• _Task brief_:
Lines outside the range are not wanted. Give again exactly the lines between the line holding "right front paw: (545, 853)" and the line holding "right elbow: (1192, 776)", inclusive, from the listing below.

* * * *

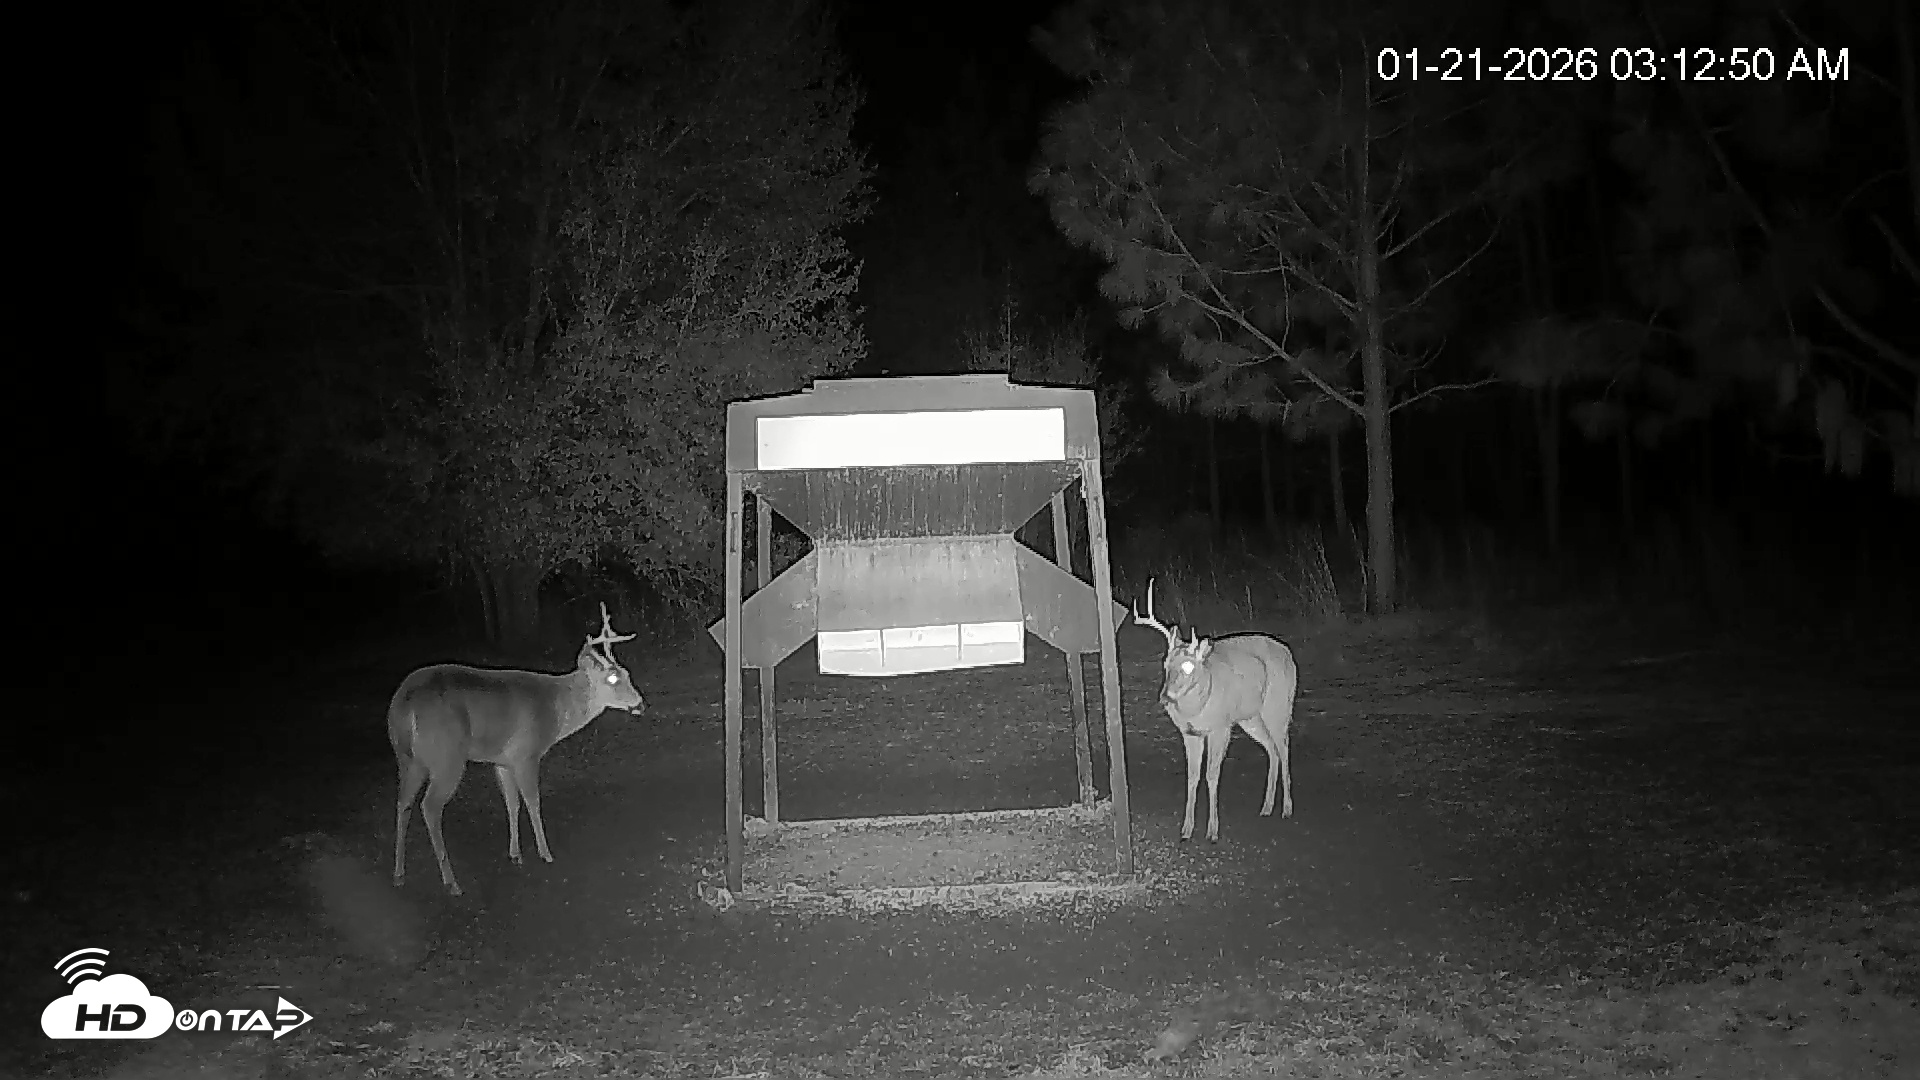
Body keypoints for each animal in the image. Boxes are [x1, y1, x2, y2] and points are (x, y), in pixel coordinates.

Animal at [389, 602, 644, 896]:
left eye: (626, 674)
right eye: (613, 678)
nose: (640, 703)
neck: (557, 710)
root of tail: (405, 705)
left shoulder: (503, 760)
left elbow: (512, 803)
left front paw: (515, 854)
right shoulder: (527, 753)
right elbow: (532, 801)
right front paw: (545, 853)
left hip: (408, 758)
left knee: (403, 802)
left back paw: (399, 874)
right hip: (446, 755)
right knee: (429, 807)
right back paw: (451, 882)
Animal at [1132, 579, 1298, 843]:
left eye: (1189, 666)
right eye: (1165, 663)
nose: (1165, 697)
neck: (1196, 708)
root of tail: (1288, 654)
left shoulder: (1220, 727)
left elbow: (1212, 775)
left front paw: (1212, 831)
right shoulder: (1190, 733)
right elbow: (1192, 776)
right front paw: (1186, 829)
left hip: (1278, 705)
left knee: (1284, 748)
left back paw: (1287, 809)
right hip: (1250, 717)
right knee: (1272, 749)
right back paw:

* * * *

• _Written answer_:
right front paw: (545, 853)
left hip: (408, 758)
left knee: (403, 802)
left back paw: (399, 874)
right hip: (446, 755)
right knee: (429, 807)
right back paw: (451, 882)
Animal at [1132, 579, 1298, 843]:
left eye: (1189, 666)
right eye: (1165, 663)
nose: (1165, 697)
neck: (1196, 708)
root of tail: (1288, 654)
left shoulder: (1220, 727)
left elbow: (1212, 775)
left front paw: (1212, 831)
right shoulder: (1190, 733)
right elbow: (1192, 776)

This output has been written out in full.